It was with a sigh of relief that we turned the calendar page from August to September. At the height of summer, August was composed of smoke-filled skies, temperatures close to 100, and thunderstorms that would not quite quench our thirst. We took a few afternoons off, celebrated the cooler temperatures and wind that drove the smoke out of the valley.
And now, we are careening towards fall. Or so we thought.
September continues to surprise us as the busiest month of the season for farming. Our harvest list now fills two pages and the bathtubs in our wash station are overflowing as the bounty of both summer and fall collide. Summer squash, cucumbers, green beans, broccoli, and eggplant won’t quit. Our loyal standbys of carrots, beets, kale, and chard are still holding strong. The long-awaited tomato harvest is finally upon us, along with its cousins: tomatillos, ground cherries, and the full rainbow (and heat) spectrum of peppers. Potatoes are ready to be popped out of the ground. And my personal favorite, Brussel sprouts, are ready too. Shallots and garlic are already cleaned and cured. And if we pause in the midst of this blur, we can see winter squash lurking under giant leaves and turning golden in the nearly-autumnal sun.
When we set up for CSA pick up, the tables stagger under the weight of the harvest. This means that September is the most exciting time of year for cooking (and if you’re going for extra credit, perhaps that means canning, freezing, dehydrating, and pickling). When I open the cookbooks I’ve carted from the Northwest – where the growing season is longer and California is not so far away – I often have to adapt recipes to fit with what is available here in Montana. September, though, needs no substitutions, and is the time to go all out! With only three weeks left in our CSA, this bounty will not last forever.
Last night I enjoyed a delicious slice of ratatouille pizza from The Clove Cart, which I think the perfect emblem of the September harvest. This month, I’m going to be making Mediterranean-inspired dishes like this salad, from Cornucopia at Home.
- 2 medium eggplants
- 3 cans of garbanzo beans
- 4 oz feta cheese
- Salad greens
- Olive oil
- Salt and pepper
- 2-3 tsp cumin
- 2/3 c. olive oil
- 3 T lemon juice
- sun-dried cherry tomatoes – I used about a pint, before dehydrating
The original recipe calls for spinach, but our spinach at Orchard Gardens is not quite ready. Lightly steaming chard or kale works nicely.

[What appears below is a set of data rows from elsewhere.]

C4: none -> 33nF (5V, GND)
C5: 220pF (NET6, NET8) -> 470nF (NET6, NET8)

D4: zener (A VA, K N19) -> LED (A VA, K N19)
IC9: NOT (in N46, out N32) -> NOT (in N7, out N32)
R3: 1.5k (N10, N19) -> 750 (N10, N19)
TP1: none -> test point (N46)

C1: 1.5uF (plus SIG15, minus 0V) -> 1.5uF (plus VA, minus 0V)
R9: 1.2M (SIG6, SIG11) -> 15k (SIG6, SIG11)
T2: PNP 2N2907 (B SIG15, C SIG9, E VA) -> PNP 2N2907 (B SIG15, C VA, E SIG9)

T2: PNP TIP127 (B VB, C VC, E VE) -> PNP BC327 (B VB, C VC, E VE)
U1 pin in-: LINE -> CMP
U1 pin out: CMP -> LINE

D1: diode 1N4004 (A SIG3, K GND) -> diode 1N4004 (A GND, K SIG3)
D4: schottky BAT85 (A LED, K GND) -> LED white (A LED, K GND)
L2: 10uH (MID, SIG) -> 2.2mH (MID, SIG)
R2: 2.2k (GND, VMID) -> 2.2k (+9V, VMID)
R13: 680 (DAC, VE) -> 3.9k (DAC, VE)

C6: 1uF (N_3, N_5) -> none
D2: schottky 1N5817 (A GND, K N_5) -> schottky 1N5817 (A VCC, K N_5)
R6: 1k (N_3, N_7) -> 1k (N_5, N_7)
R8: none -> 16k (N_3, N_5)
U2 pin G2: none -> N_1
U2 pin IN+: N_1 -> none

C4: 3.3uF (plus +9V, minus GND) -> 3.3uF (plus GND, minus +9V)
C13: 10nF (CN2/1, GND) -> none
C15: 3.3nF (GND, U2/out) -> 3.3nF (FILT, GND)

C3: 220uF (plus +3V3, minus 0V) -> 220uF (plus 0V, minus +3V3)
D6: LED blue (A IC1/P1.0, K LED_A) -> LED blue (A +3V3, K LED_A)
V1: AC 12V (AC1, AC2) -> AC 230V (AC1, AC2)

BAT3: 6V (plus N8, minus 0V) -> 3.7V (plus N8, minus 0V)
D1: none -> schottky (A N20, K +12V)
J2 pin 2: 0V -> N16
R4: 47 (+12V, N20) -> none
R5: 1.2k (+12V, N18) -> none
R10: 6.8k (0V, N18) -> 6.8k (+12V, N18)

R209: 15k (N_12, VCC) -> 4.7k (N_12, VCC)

I dried the tomatoes overnight on my dehydrator; oven-drying would also work.
Preheat the oven to 400 degrees F.
Chop the eggplant into cubes and toss with olive oil, salt, and pepper. Transfer to a baking tray and roast until tender, about 20 minutes, turning occasionally. Set aside to cool.
Blend all dressing ingredients in a food processor (or immersion blender) to create a thick tomato puree.
Drain and rinse garbanzo beans. Chop feta into small cubes. Place in a bowl with the eggplant and spoon the dressing over, combining gently. Serve on a bed of greens.